Trump is widely loathed by the press; he gleefully adds fuel to the fire by threatening lawsuits, railing against "fake news," and calling journalists "the enemy of the people." McCain, with the exception of when he was running against a Democrat for president, has been so cozy with the national media that for years he referred to them as his "base."

But neither the Fourth Estate nor its favorite anti-Trump conservatives have grappled with how their mutually reinforcing behavior helped drive voters into the populist's arms.

The political class exacts little or no penalty on politicians, commentators, and activists who back a government intervention, particularly in the foreign policy realm, that goes disastrously wrong. McCain not only championed the war in Iraq but called Obama's 2011 foray into Libya "both right and necessary." He is forever advocating further troop surges in Afghanistan, the arming of various rebels in Syria and elsewhere, sketchy new additions to the North Atlantic Treaty Organization, and economic sanctions against whichever country he's not quite ready to bomb. Not only are these recommendations frequently wrong, they are typically delivered in the highest moral dudgeon.

Trump has been an explicit critic of this promiscuous interventionism, saying such non-McCainite things about Afghanistan as "I want to find out why we've been there for 17 years."

McCain's political cynicism and insincerity, too, made Trumpism more attractive. In 2006 and 2013, the Arizona senator was the GOP point man on bipartisan efforts to craft comprehensive immigration reform. But whenever he was up for a tough election—against Obama in 2008, or against immigration hawk J.D. Hayworth for Senate in 2010—McCain pandered grossly to the base, rejecting bills he'd previously co-sponsored and vowing to "complete the danged fence."

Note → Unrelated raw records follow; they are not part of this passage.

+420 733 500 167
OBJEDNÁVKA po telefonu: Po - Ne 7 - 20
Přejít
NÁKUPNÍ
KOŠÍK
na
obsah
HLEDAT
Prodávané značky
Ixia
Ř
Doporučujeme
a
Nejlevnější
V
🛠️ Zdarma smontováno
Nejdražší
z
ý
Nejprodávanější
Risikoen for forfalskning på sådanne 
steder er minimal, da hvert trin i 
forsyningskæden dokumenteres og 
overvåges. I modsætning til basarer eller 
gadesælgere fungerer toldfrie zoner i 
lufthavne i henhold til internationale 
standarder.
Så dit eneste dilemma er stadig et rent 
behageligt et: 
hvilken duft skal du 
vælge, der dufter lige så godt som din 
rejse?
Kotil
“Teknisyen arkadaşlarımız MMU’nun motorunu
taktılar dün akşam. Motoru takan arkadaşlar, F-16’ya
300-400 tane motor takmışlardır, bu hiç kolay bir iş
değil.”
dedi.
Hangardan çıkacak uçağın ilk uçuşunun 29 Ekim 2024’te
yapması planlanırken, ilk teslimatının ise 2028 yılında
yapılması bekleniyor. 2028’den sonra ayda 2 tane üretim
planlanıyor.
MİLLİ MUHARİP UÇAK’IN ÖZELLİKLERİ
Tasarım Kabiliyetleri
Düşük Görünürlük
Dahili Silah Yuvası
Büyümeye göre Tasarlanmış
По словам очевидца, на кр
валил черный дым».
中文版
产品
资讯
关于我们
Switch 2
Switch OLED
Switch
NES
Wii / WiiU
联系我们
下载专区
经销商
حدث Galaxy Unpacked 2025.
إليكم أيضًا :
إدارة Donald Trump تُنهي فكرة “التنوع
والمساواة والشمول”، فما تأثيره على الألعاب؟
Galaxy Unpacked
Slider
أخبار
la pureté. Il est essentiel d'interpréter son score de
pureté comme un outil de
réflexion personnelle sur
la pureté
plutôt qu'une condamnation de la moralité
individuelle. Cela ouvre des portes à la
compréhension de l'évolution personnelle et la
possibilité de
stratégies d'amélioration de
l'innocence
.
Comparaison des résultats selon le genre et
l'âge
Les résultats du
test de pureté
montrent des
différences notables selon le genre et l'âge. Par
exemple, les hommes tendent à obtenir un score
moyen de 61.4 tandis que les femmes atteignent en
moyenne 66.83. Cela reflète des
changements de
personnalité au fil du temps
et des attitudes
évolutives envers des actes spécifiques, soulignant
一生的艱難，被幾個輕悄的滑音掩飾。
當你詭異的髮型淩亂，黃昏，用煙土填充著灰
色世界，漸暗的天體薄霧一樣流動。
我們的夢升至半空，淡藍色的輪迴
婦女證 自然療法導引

Because members of the press like him, McCain's many missteps and hypocrisies are routinely portrayed as expedient deviations from what journalists are convinced is "the real McCain." (In the most succinct two-sentence version of the genre, New York magazine columnist Jonathan Chait wrote in 2006: "Go ahead, senator, flip-flop away. I know you're with us at heart.") It is from such gaseous behavior that the phrase "drain the swamp" draws potency.

In a high-profile Senate speech July 25, McCain rousingly declared that "we are not the president's subordinates," even while casting a deciding vote to prolong Obamacare replacement legislation Trump desperately wants passed. He acknowledged his own role in the coarsening of America's political conversation, even while barking "to hell with" the "bombastic loudmouths on the radio and television and the internet." He invoked honor and principle while reminding experienced observers how often he has strayed from both.

As the media begin cranking out what might be their final round of encomia for the man, let us not overlook how he—and they—helped give rise to the president they both so despise.